- _PROBLEM DESCRIPTION_
Rename "System V AMD64" to "SysV x86-64" throughout the entries below, reproducing them otherwise unchanged. Leave the images out of your answer.

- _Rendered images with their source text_

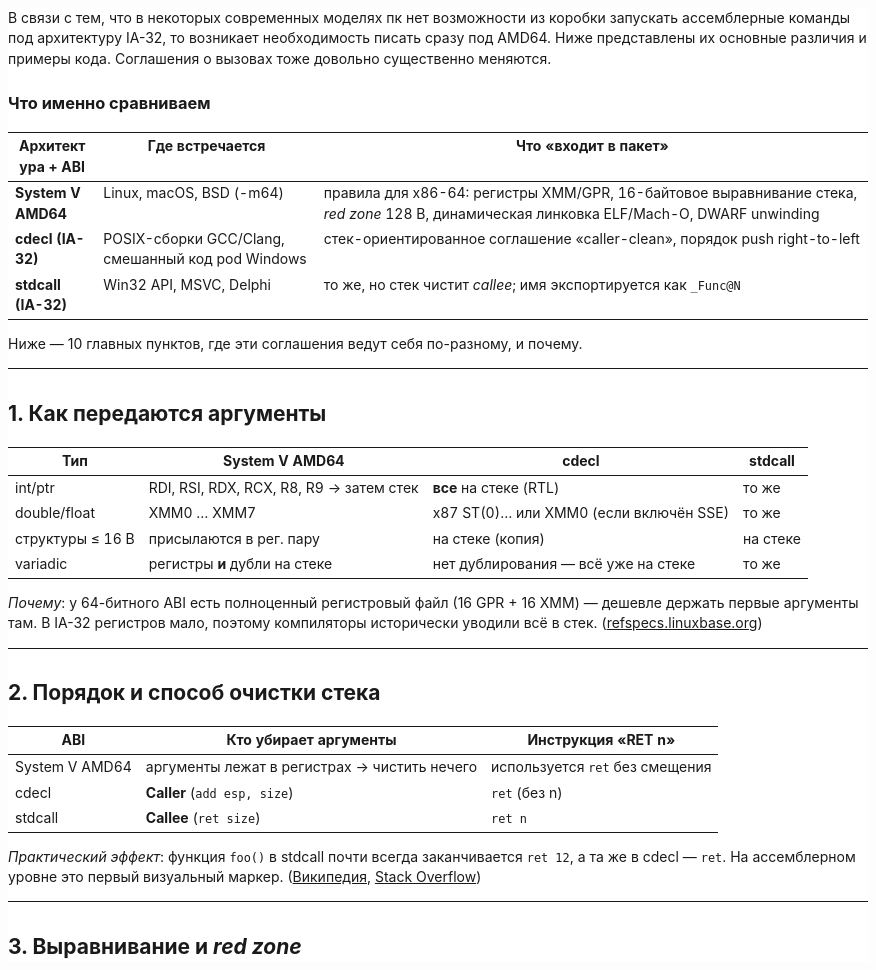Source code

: В связи с тем, что в некоторых современных моделях пк нет возможности из коробки запускать ассемблерные команды под архитектуру IA-32, то возникает необходимость писать сразу под AMD64. Ниже представлены их основные различия и примеры кода. Соглашения о вызовах тоже довольно существенно меняются.

### Что именно сравниваем

| Архитектура + ABI   | Где встречается                                   | Что «входит в пакет»                                                                                                                      |
| ------------------- | ------------------------------------------------- | ----------------------------------------------------------------------------------------------------------------------------------------- |
| **System V AMD64**  | Linux, macOS, BSD (-m64)                          | правила для x86-64: регистры XMM/GPR, 16-байтовое выравнивание стека, *red zone* 128 B, динамическая линковка ELF/Mach-O, DWARF unwinding |
| **cdecl (IA-32)**   | POSIX-сборки GCC/Clang, смешанный код pod Windows | стек-ориентированное соглашение «caller-clean», порядок push right-to-left                                                                |
| **stdcall (IA-32)** | Win32 API, MSVC, Delphi                           | то же, но стек чистит *callee*; имя экспортируется как `_Func@N`                                                                          |

Ниже — 10 главных пунктов, где эти соглашения ведут себя по-разному, и почему.

---

## 1. Как передаются аргументы

| Тип              | System V AMD64                          | cdecl                                  | stdcall  |
| ---------------- | --------------------------------------- | -------------------------------------- | -------- |
| int/ptr          | RDI, RSI, RDX, RCX, R8, R9 → затем стек | **все** на стеке (RTL)                 | то же    |
| double/float     | XMM0 … XMM7                             | x87 ST(0)… или XMM0 (если включён SSE) | то же    |
| структуры ≤ 16 B | присылаются в рег. пару                 | на стеке (копия)                       | на стеке |
| variadic         | регистры **и** дубли на стеке           | нет дублирования — всё уже на стеке    | то же    |

*Почему*: у 64-битного ABI есть полноценный регистровый файл (16 GPR + 16 XMM) — дешевле держать первые аргументы там. В IA-32 регистров мало, поэтому компиляторы исторически уводили всё в стек. ([refspecs.linuxbase.org][1])

---

## 2. Порядок и способ очистки стека

| ABI            | Кто убирает аргументы                        | Инструкция «RET n»              |
| -------------- | -------------------------------------------- | ------------------------------- |
| System V AMD64 | аргументы лежат в регистрах → чистить нечего | используется `ret` без смещения |
| cdecl          | **Caller** (`add esp, size`)                 | `ret` (без n)                   |
| stdcall        | **Callee** (`ret size`)                      | `ret n`                         |

*Практический эффект*: функция `foo()` в stdcall почти всегда заканчивается `ret 12`, а та же в cdecl — `ret`. На ассемблерном уровне это первый визуальный маркер. ([Википедия][2], [Stack Overflow][3])

---

## 3. Выравнивание и *red zone*


[1]: https://refspecs.linuxbase.org/elf/x86_64-abi-0.99.pdf?utm_source=chatgpt.com "[PDF] System V Application Binary Interface - AMD64 Architecture ..."
[2]: https://en.wikipedia.org/wiki/X86_calling_conventions?utm_source=chatgpt.com "X86 calling conventions"
[3]: https://stackoverflow.com/questions/58453998/understanding-the-concept-of-stdcall-vs-cdecl-with-ebp-and-esp-cleanup?utm_source=chatgpt.com "Understanding the concept of STDCALL vs CDECL with EBP and ..."
[4]: https://wiki.osdev.org/System_V_ABI?utm_source=chatgpt.com "System V ABI - OSDev Wiki"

- _TASK ANSWER_
Source code

: В связи с тем, что в некоторых современных моделях пк нет возможности из коробки запускать ассемблерные команды под архитектуру IA-32, то возникает необходимость писать сразу под AMD64. Ниже представлены их основные различия и примеры кода. Соглашения о вызовах тоже довольно существенно меняются.

### Что именно сравниваем

| Архитектура + ABI   | Где встречается                                   | Что «входит в пакет»                                                                                                                      |
| ------------------- | ------------------------------------------------- | ----------------------------------------------------------------------------------------------------------------------------------------- |
| **SysV x86-64**  | Linux, macOS, BSD (-m64)                          | правила для x86-64: регистры XMM/GPR, 16-байтовое выравнивание стека, *red zone* 128 B, динамическая линковка ELF/Mach-O, DWARF unwinding |
| **cdecl (IA-32)**   | POSIX-сборки GCC/Clang, смешанный код pod Windows | стек-ориентированное соглашение «caller-clean», порядок push right-to-left                                                                |
| **stdcall (IA-32)** | Win32 API, MSVC, Delphi                           | то же, но стек чистит *callee*; имя экспортируется как `_Func@N`                                                                          |

Ниже — 10 главных пунктов, где эти соглашения ведут себя по-разному, и почему.

---

## 1. Как передаются аргументы

| Тип              | SysV x86-64                          | cdecl                                  | stdcall  |
| ---------------- | --------------------------------------- | -------------------------------------- | -------- |
| int/ptr          | RDI, RSI, RDX, RCX, R8, R9 → затем стек | **все** на стеке (RTL)                 | то же    |
| double/float     | XMM0 … XMM7                             | x87 ST(0)… или XMM0 (если включён SSE) | то же    |
| структуры ≤ 16 B | присылаются в рег. пару                 | на стеке (копия)                       | на стеке |
| variadic         | регистры **и** дубли на стеке           | нет дублирования — всё уже на стеке    | то же    |

*Почему*: у 64-битного ABI есть полноценный регистровый файл (16 GPR + 16 XMM) — дешевле держать первые аргументы там. В IA-32 регистров мало, поэтому компиляторы исторически уводили всё в стек. ([refspecs.linuxbase.org][1])

---

## 2. Порядок и способ очистки стека

| ABI            | Кто убирает аргументы                        | Инструкция «RET n»              |
| -------------- | -------------------------------------------- | ------------------------------- |
| SysV x86-64 | аргументы лежат в регистрах → чистить нечего | используется `ret` без смещения |
| cdecl          | **Caller** (`add esp, size`)                 | `ret` (без n)                   |
| stdcall        | **Callee** (`ret size`)                      | `ret n`                         |

*Практический эффект*: функция `foo()` в stdcall почти всегда заканчивается `ret 12`, а та же в cdecl — `ret`. На ассемблерном уровне это первый визуальный маркер. ([Википедия][2], [Stack Overflow][3])

---

## 3. Выравнивание и *red zone*


[1]: https://refspecs.linuxbase.org/elf/x86_64-abi-0.99.pdf?utm_source=chatgpt.com "[PDF] System V Application Binary Interface - AMD64 Architecture ..."
[2]: https://en.wikipedia.org/wiki/X86_calling_conventions?utm_source=chatgpt.com "X86 calling conventions"
[3]: https://stackoverflow.com/questions/58453998/understanding-the-concept-of-stdcall-vs-cdecl-with-ebp-and-esp-cleanup?utm_source=chatgpt.com "Understanding the concept of STDCALL vs CDECL with EBP and ..."
[4]: https://wiki.osdev.org/System_V_ABI?utm_source=chatgpt.com "System V ABI - OSDev Wiki"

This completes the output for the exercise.